Latihan:
A: Sebutkan semua tokoh yang, menurut kutipan tentang hadis Ibnu Abbas, telah menshahihkan hadis tersebut.
B: Teruskan kutipan tentang hadis Ibnu Abbas mulai setelah kalimat terakhirnya.

-------- Kutipan untuk Dibaca

Hadis Ibnu Abbas ini adalah hadis yang shahih dan merupakan sanad yang paling baik dalam perkara ini. Hadis ini juga menjadi bukti bahwa tasyayyu’ atau tidaknya seorang perawi tidak membuat suatu hadis lantas menjadi cacat karena sanad Ibnu Abbas ini termasuk sanad yang bebas dari perawi tasyayyu’. Hadis Ibnu Abbas ini telah dishahihkan oleh Al Hakim, Adz Dzahabi [Talkhis Al Mustadrak no 4652] dan Syaikh Ahmad Syakir [Musnad Ahmad no 3062].

----------------
-------- Baris yang Diberikan

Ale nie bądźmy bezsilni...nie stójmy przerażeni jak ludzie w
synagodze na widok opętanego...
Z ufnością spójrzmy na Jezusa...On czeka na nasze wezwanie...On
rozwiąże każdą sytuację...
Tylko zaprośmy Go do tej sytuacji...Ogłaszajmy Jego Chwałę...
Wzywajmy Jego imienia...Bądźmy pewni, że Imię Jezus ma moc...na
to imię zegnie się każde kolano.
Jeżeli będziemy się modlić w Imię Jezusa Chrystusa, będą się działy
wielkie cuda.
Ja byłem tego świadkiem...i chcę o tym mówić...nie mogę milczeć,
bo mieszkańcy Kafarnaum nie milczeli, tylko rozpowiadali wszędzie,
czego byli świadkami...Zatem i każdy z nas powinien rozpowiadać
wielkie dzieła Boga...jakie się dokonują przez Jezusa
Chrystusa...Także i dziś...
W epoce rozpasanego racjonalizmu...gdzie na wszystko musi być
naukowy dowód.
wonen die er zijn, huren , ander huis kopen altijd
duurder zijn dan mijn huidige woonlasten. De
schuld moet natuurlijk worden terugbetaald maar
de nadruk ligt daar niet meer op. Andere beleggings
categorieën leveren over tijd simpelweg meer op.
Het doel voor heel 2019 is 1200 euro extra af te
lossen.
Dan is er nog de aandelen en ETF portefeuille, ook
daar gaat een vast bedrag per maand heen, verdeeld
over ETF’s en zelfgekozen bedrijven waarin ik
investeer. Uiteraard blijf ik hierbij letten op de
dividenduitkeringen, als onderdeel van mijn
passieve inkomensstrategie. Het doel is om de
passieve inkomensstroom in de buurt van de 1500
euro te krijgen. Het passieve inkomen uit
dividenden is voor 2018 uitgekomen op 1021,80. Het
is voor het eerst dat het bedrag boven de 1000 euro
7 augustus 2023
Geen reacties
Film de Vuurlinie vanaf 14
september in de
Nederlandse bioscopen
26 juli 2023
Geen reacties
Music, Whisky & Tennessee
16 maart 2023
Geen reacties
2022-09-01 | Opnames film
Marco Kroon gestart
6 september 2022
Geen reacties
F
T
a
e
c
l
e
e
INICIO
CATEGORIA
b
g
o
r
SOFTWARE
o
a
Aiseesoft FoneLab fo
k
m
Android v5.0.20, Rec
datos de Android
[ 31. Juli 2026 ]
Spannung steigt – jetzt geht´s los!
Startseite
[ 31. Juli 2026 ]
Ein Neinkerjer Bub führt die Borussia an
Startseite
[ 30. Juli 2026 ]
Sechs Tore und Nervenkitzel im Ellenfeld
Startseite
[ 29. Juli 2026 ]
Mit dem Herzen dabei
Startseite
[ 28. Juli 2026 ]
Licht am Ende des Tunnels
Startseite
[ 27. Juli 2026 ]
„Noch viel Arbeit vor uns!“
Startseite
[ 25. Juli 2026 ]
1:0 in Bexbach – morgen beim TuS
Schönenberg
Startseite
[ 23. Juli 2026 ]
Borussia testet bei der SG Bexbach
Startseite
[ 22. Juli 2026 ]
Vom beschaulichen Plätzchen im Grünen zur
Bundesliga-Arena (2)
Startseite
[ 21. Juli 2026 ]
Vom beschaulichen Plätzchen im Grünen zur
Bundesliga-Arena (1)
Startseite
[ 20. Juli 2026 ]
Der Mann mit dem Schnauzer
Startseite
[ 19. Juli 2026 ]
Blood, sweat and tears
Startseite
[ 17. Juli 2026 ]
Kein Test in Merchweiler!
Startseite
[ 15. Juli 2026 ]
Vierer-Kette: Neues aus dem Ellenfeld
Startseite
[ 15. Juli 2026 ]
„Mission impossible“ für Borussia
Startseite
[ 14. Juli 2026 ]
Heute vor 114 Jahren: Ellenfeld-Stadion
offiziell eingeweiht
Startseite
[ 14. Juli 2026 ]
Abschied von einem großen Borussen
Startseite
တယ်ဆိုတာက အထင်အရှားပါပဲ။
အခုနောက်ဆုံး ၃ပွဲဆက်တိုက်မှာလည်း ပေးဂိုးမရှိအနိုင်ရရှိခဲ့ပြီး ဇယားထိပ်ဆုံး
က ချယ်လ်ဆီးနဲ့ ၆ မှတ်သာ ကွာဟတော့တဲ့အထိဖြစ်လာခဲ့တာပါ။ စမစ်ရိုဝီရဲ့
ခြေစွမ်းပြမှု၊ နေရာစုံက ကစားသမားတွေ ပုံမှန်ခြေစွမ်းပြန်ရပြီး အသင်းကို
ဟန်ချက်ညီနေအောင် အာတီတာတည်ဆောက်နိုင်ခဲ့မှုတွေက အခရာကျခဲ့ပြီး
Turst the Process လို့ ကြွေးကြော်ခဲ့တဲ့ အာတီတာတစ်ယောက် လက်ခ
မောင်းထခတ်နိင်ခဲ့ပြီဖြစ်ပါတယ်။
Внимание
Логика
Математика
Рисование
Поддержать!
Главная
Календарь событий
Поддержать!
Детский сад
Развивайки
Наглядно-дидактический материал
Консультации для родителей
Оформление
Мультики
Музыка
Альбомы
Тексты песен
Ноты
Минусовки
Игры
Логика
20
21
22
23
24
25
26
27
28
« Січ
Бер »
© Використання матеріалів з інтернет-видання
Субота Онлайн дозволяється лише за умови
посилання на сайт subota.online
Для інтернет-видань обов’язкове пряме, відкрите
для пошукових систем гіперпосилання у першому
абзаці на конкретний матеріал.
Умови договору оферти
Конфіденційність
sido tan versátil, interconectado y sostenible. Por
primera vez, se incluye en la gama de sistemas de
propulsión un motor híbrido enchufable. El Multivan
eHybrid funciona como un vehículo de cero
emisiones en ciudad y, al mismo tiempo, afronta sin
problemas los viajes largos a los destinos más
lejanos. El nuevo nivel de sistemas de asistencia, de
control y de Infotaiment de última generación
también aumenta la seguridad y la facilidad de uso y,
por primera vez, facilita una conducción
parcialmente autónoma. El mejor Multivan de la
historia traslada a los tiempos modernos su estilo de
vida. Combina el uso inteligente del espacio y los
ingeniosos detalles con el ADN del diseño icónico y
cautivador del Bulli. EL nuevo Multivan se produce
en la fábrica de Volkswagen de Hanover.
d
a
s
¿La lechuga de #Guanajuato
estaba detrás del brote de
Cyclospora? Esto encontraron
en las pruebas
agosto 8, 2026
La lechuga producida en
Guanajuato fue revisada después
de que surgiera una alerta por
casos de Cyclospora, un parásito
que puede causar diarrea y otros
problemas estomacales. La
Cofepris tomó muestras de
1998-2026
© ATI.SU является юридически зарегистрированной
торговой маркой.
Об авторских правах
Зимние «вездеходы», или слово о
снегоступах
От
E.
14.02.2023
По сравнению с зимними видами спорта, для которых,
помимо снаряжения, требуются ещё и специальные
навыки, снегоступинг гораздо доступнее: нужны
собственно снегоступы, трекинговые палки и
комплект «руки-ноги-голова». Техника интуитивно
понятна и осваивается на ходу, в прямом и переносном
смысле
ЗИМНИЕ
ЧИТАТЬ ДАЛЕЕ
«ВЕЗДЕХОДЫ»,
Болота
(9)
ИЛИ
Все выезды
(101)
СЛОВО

----------------

Jawaban Tiap Tugas:
A: Al Hakim, Adz Dzahabi, Syaikh Ahmad Syakir

B:
Hadis dengan jalan yang terakhir adalah riwayat Wahab bin Hamzah. Diriwayatkan dalam Mu’jam Al Kabir Ath Thabrani 22/135, Tarikh Ibnu Asakir 42/199 dan Al Bidayah Wan Nihayah 7/381. Berikut jalan sanad yang disebutkan Ath Thabrani

حدثنا أحمد بن عمرو البزار وأحمد بن زهير التستري قالا ثنا محمد بن عثمان بن كرامة ثنا عبيد الله بن موسى ثنا يوسف بن صهيب عن دكين عن وهب بن حمزة قال

Telah menceritakan kepada kami Ahmad bin Amru Al Bazzar dan Ahmad bin Zuhair Al Tusturi yang keduanya berkata telah menceritakan kepada kami Muhammad bin Utsman bin Karamah yang berkata telah menceritakan kepada kami Ubaidillah bin Musa yang berkata telah menceritakan kepada kami Yusuf bin Shuhaib dari Dukain dari Wahab bin Hamzah yang berkata [Mu’jam Al Kabir 22/135]

Hadis ini diriwayatkan oleh para perawi tsiqat kecuali Dukain, ia seorang tabiin yang tidak mendapat predikat ta’dil dan tidak pula dicacatkan oleh para ulama.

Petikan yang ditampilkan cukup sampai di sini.